The Department of Migrant Workers (DMW) assured that there will be no more cases of overseas Filipino workers (OFWs) in Saudi Arabia returning home without getting their salaries.
As the country resumes the deployment of workers to the Middle East, DMW Secretary Susan Ople said the Philippines and Saudi Arabia have inked deals to assure the welfare of OFWs.
“First time, iba na ang kontrata. May insurance para sa domestic workers at sa skilled workers. Hindi na mauulit na uuwing walang suweldo ang mga OFW,” Ople said.
“Hindi tayo basta lang magbubukas ng Saudi deployment na walang malinaw at matibay na pundasyon para sa proteksyon ng ating mga manggagawa.”
“Hindi tayo basta lang magbubukas ng Saudi deployment na walang malinaw at matibay na pundasyon para sa proteksyon ng ating mga manggagawa,” she added.
In 2016, about 9,000 OFWs from Saudi Arabia were repatriated by the Philippine government after they stopped receiving their salaries.
Through the help of state lawyers, the OFWs won the case but have yet to get paid.
The Saudi government has not complied with the promise it made in 2021 to settle the P4.6 billion worth of salaries.
“The DMW expects a delegation from the Saudi MHRSD (Ministry of Human Resources and Social Development) to arrive for a bilateral meeting to discuss, among others, a review of OFW salaries and automation of recruitment processes. The said delegation will also discuss with the DMW the status of cases involving the unpaid salaries of thousands of Filipino construction workers dating back in 2016,” Ople said.
She said DMW labor offices in Riyadh, Jeddah, and Al-Khobar would resume accepting offers of employment for skilled Filipino workers after a year of non-hiring of new workers.
The Department of Labor and Employment suspended deployment to Saudi in 2021 due to reports of abuses and unpaid wages.
DMW Undersecretary Patricia Yvonne Caunan said among the labor reform measures jointly adopted by the Philippines and Saudi Arabia are:
- Employment contract with insurance coverage for domestic workers and skilled workers covering unpaid salaries, airfare, and refund of recruitment costs in case of unfinished contracts, and other contingencies.
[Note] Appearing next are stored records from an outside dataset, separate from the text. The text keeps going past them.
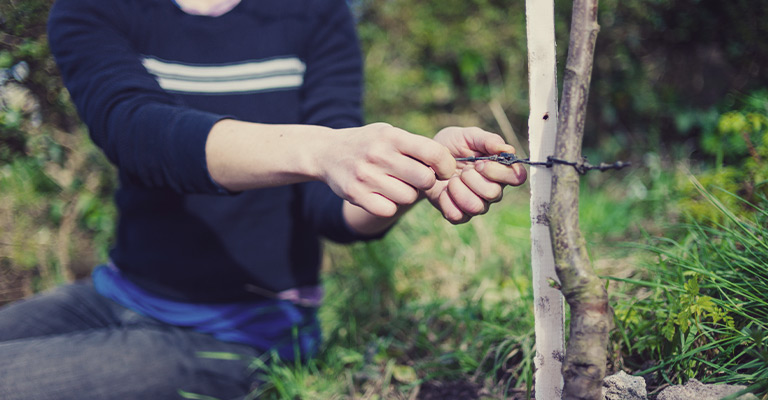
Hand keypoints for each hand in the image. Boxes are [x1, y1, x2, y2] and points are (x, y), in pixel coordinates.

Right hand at [319, 123, 455, 217]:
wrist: (327, 152)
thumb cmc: (369, 143)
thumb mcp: (388, 133)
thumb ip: (415, 146)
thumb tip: (449, 165)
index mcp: (391, 136)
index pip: (433, 153)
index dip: (447, 165)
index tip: (445, 171)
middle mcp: (379, 154)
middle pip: (425, 179)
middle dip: (428, 182)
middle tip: (420, 179)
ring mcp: (366, 176)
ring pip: (408, 197)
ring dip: (408, 194)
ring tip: (397, 184)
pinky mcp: (356, 195)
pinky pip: (389, 210)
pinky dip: (391, 205)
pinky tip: (384, 195)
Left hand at [426, 126, 526, 223]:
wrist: (425, 159)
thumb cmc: (452, 145)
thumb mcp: (468, 136)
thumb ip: (488, 140)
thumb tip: (507, 149)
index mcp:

The Saudi government will shoulder the insurance cost for skilled workers while Saudi employers are mandated to pay for the insurance coverage of Filipino domestic workers.
- Pre-termination clause in the contract that would specifically allow a domestic worker to transfer to or change employers before the end of the contract based on certain grounds, such as the non-payment of salary and cases of abuse/maltreatment.
- Adoption of a joint alternative dispute settlement mechanism that would pave the way for a more transparent, fair, and amicable settlement of employment disputes.
- Integration of the contract and implementation of the Wage Protection Program, which will regulate and ensure the timely payment of wages to all OFWs.
- Direct referral of cases involving the trafficking and exploitation of OFWs to the MHRSD through its anti-human trafficking department.
There will also be welfare desk offices (WEDO) in all Saudi recruitment agencies.
“Kung wala silang welfare officer, wala silang job order.”
“Lahat ng Saudi recruitment agencies ay kailangang mag-hire ng sarili nilang WEDO. Kung wala silang welfare officer, wala silang job order,” Ople said.
The DMW and the Saudi government will likewise have blacklist and whitelist categories for recruitment agencies and employers.
The blacklist will include abusive employers and agencies while those who are following the rules and treating the workers properly will be on the whitelist.
Victims of human trafficking will be assisted by the Saudi government based on referrals from the DMW.
Payments will be made via digital or electronic methods, which means concrete evidence if the salary is delayed or incorrect.